OBJECTIVE

Increasing evidence has shown that the microbiota-gut-brain axis (MGB) is involved in the mechanism of major depressive disorder (MDD). However, the relationship between the gut microbiome and brain function in MDD patients has not been determined. Here, we intend to identify specific changes in the gut microbiome and brain function in first-episode, drug-naïve MDD patients and then explore the associations between the two omics to elucidate how the MGB axis plays a role in MDD development.

METHODS

We recruited 38 first-episode, drug-naïve MDD patients and 37 healthy controls (HC). The composition of the fecal microbiome and neural spontaneous activity alterations were examined using 16S rRNA gene amplicon sequencing analysis and regional homogeneity (ReHo). Spearman correlation analyses were conducted to assess the associations between the gut microbiome and brain function.

RESULTS

Compared with HC, MDD patients exhibited distinct alterations in the gut microbiota and elevated ReHo in the frontal regions. In the MDD group, a positive relationship was noted between the relative abundance of Blautia and the HAMD-17 and HAMA scores, as well as between the relative abundance of Oxalobacteraceae and the HAMD-17 score.
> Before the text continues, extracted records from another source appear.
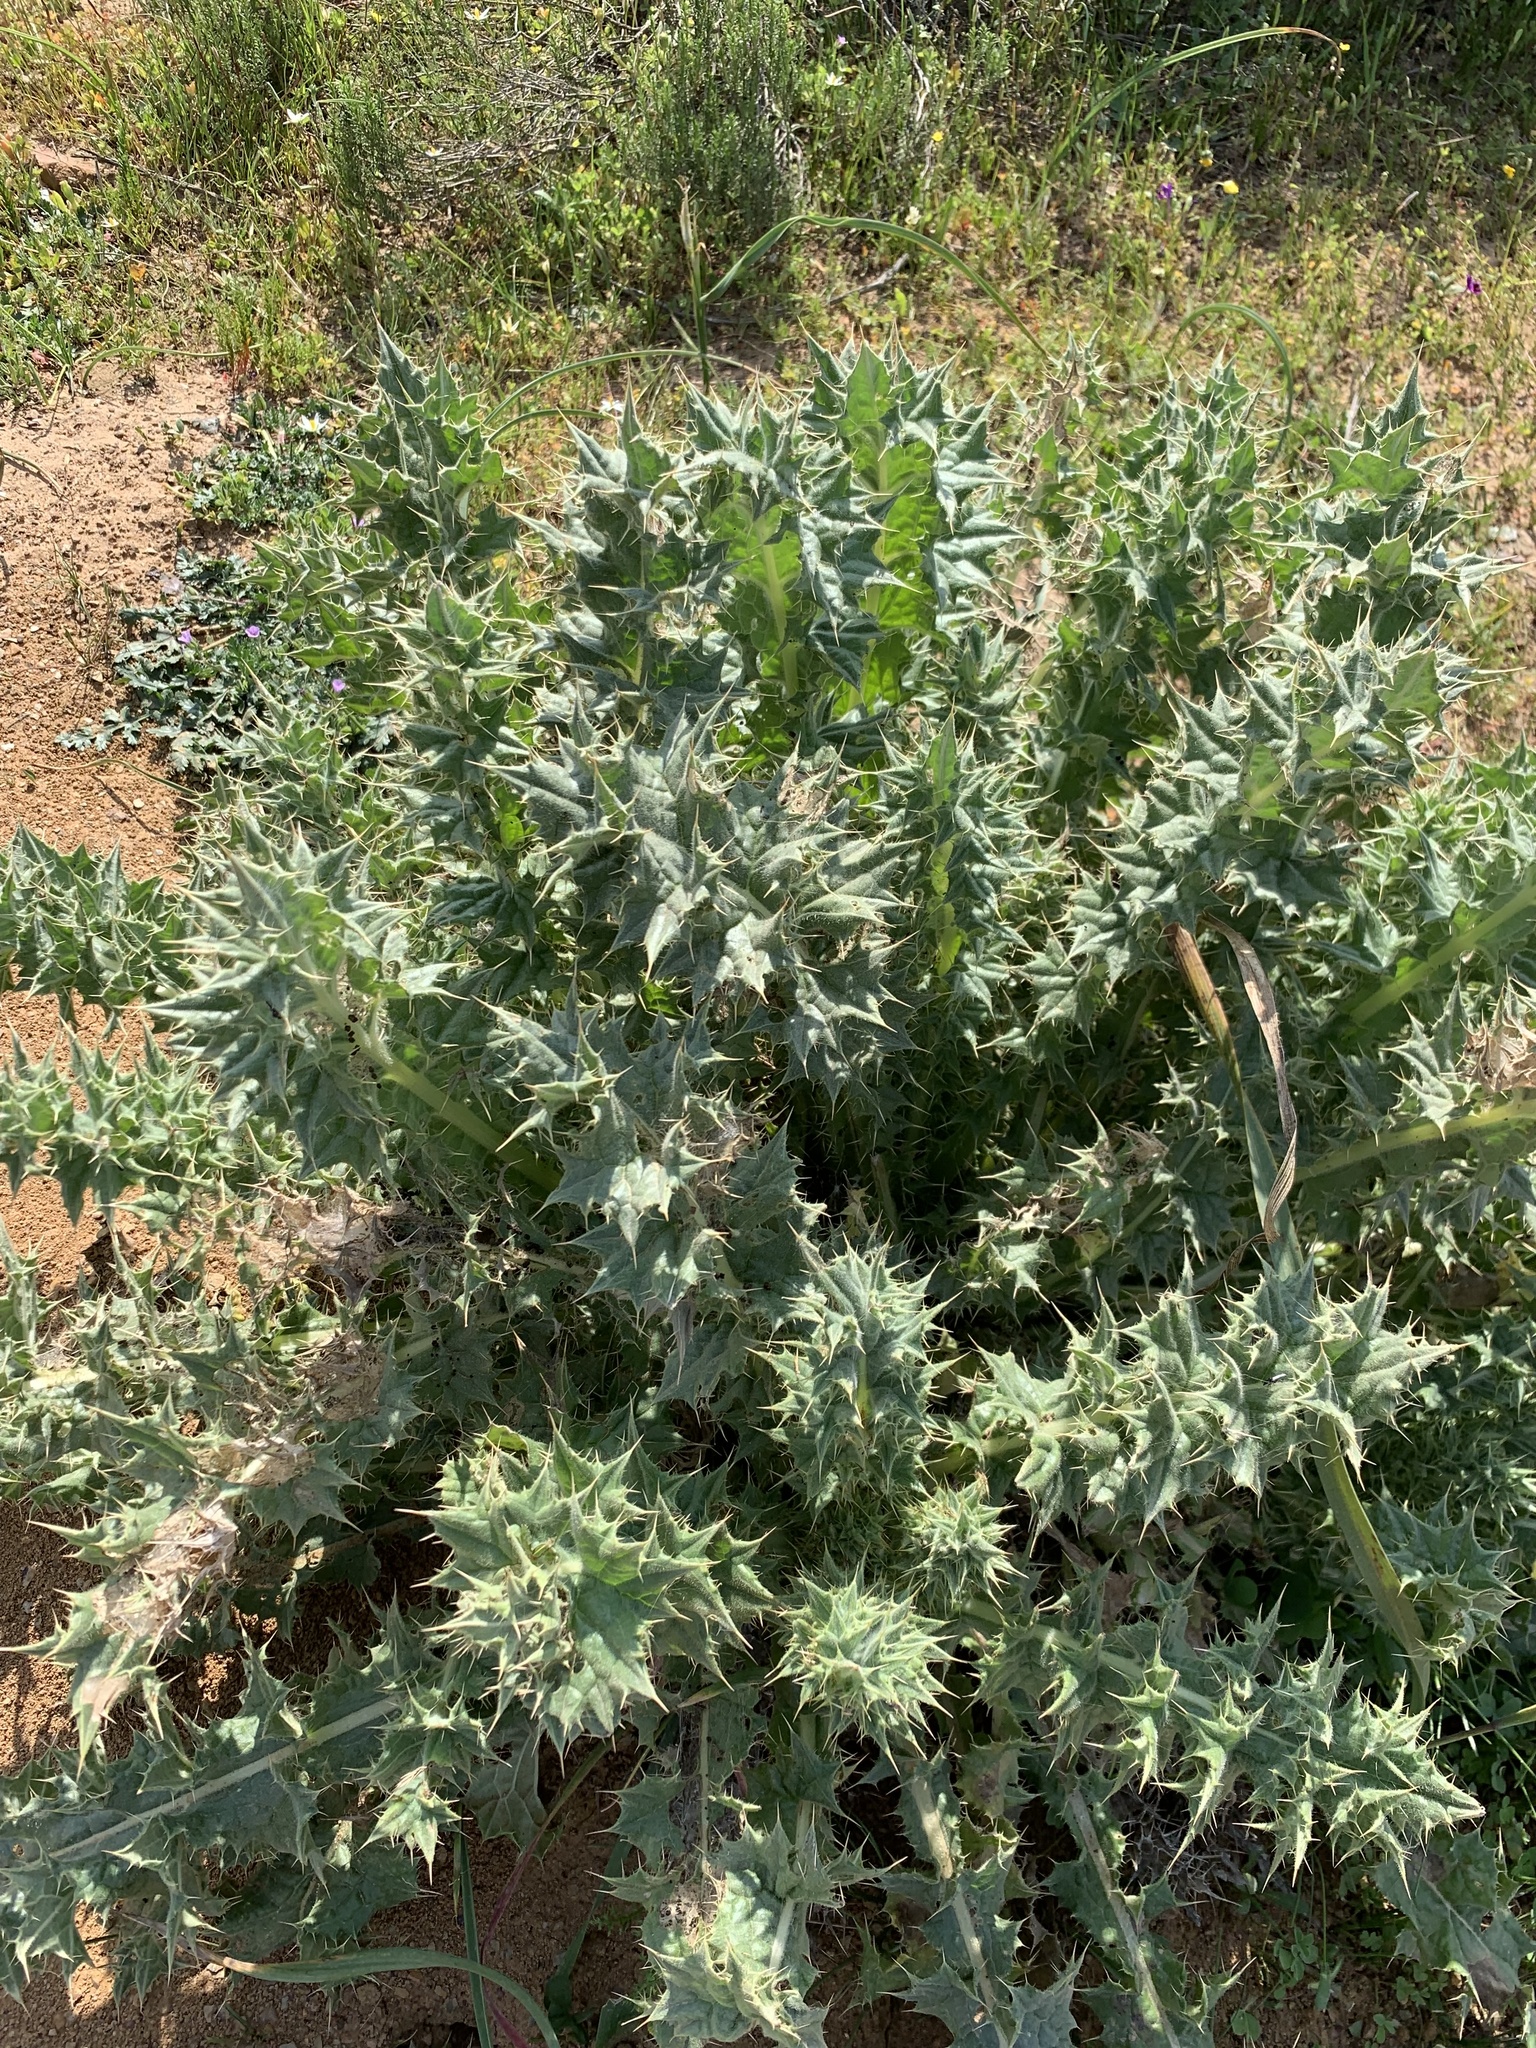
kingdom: Plantae
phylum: Tracheophyta
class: Magnoliopsida
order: Asterales
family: Asteraceae
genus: Berkheya
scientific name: Berkheya glabrata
The relative abundances of Porphyromonadaceae and Parabacteroides were negatively correlated with the ReHo values of frontal regions.

LIMITATIONS

Our study utilized a cross-sectional design, and the number of subjects was relatively small.

CONCLUSION

We found that some specific gut microbiomes were associated with frontal function, and others were associated with clinical symptoms in MDD patients, which may support the role of the MGB axis underlying MDD.